(Stored data entries)
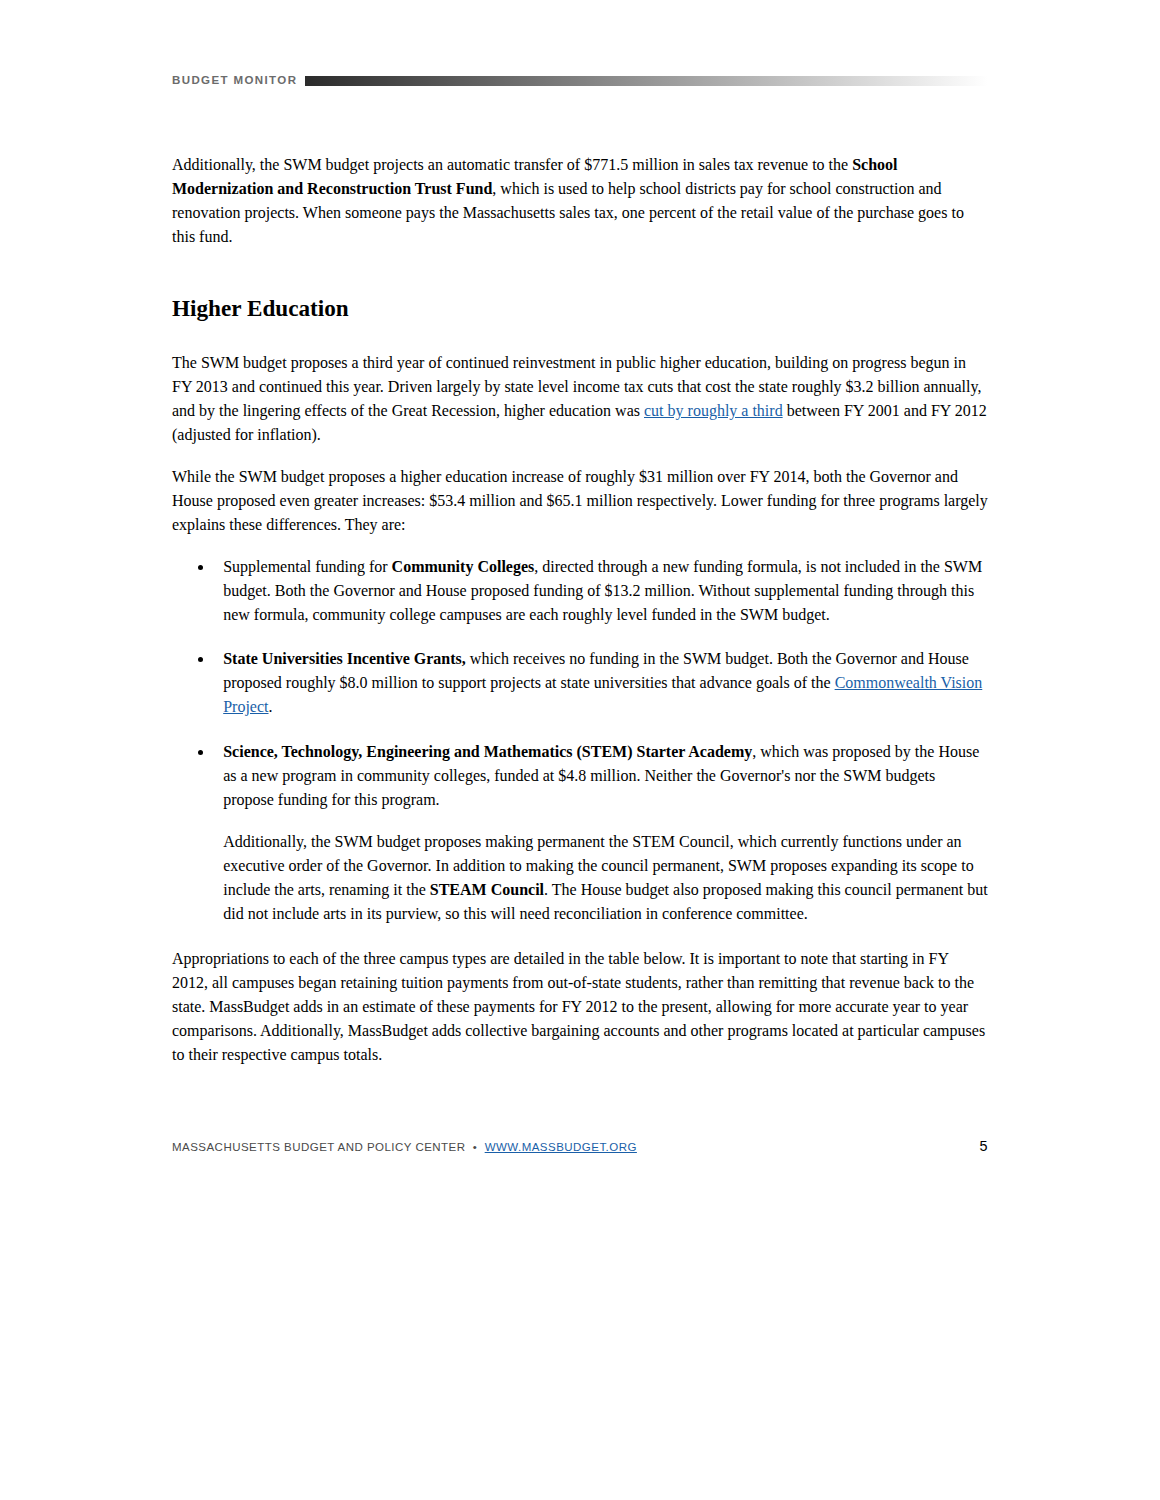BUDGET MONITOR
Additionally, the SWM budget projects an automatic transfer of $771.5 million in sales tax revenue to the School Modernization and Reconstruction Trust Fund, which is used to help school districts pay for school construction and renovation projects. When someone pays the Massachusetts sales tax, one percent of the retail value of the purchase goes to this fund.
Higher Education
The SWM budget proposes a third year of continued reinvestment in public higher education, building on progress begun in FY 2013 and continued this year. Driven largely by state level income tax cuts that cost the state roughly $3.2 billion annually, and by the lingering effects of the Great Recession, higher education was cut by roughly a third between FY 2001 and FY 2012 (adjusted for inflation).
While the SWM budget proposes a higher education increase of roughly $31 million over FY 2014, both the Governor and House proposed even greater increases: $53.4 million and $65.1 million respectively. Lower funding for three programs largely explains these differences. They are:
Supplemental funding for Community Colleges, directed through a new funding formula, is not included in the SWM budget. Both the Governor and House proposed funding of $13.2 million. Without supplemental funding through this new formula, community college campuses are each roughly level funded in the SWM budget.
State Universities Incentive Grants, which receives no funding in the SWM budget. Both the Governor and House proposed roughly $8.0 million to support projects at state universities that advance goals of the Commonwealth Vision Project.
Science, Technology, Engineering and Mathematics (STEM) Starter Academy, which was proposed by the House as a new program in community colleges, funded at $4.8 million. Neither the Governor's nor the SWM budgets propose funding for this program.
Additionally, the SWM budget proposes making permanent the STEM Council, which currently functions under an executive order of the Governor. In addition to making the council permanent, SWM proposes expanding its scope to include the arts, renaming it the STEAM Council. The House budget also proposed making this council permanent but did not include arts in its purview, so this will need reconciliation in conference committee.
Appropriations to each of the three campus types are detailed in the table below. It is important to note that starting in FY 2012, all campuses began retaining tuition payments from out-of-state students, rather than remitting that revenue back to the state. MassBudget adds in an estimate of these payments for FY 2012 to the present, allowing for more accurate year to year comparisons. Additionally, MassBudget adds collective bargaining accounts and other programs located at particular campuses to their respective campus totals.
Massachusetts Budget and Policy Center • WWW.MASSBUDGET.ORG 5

▶ **PROBLEM TO WORK ON**
The records above are to be transcribed word for word. Skip the images.

▶ **SOLUTION FOR THIS TASK**
BUDGET MONITOR
Additionally, the SWM budget projects an automatic transfer of $771.5 million in sales tax revenue to the School Modernization and Reconstruction Trust Fund, which is used to help school districts pay for school construction and renovation projects. When someone pays the Massachusetts sales tax, one percent of the retail value of the purchase goes to this fund.
Higher Education
The SWM budget proposes a third year of continued reinvestment in public higher education, building on progress begun in FY 2013 and continued this year. Driven largely by state level income tax cuts that cost the state roughly $3.2 billion annually, and by the lingering effects of the Great Recession, higher education was cut by roughly a third between FY 2001 and FY 2012 (adjusted for inflation).
While the SWM budget proposes a higher education increase of roughly $31 million over FY 2014, both the Governor and House proposed even greater increases: $53.4 million and $65.1 million respectively. Lower funding for three programs largely explains these differences. They are:
Supplemental funding for Community Colleges, directed through a new funding formula, is not included in the SWM budget. Both the Governor and House proposed funding of $13.2 million. Without supplemental funding through this new formula, community college campuses are each roughly level funded in the SWM budget.
State Universities Incentive Grants, which receives no funding in the SWM budget. Both the Governor and House proposed roughly $8.0 million to support projects at state universities that advance goals of the Commonwealth Vision Project.
Science, Technology, Engineering and Mathematics (STEM) Starter Academy, which was proposed by the House as a new program in community colleges, funded at $4.8 million. Neither the Governor's nor the SWM budgets propose funding for this program.
Additionally, the SWM budget proposes making permanent the STEM Council, which currently functions under an executive order of the Governor. In addition to making the council permanent, SWM proposes expanding its scope to include the arts, renaming it the STEAM Council. The House budget also proposed making this council permanent but did not include arts in its purview, so this will need reconciliation in conference committee.
Appropriations to each of the three campus types are detailed in the table below. It is important to note that starting in FY 2012, all campuses began retaining tuition payments from out-of-state students, rather than remitting that revenue back to the state. MassBudget adds in an estimate of these payments for FY 2012 to the present, allowing for more accurate year to year comparisons. Additionally, MassBudget adds collective bargaining accounts and other programs located at particular campuses to their respective campus totals.
Massachusetts Budget and Policy Center • WWW.MASSBUDGET.ORG 5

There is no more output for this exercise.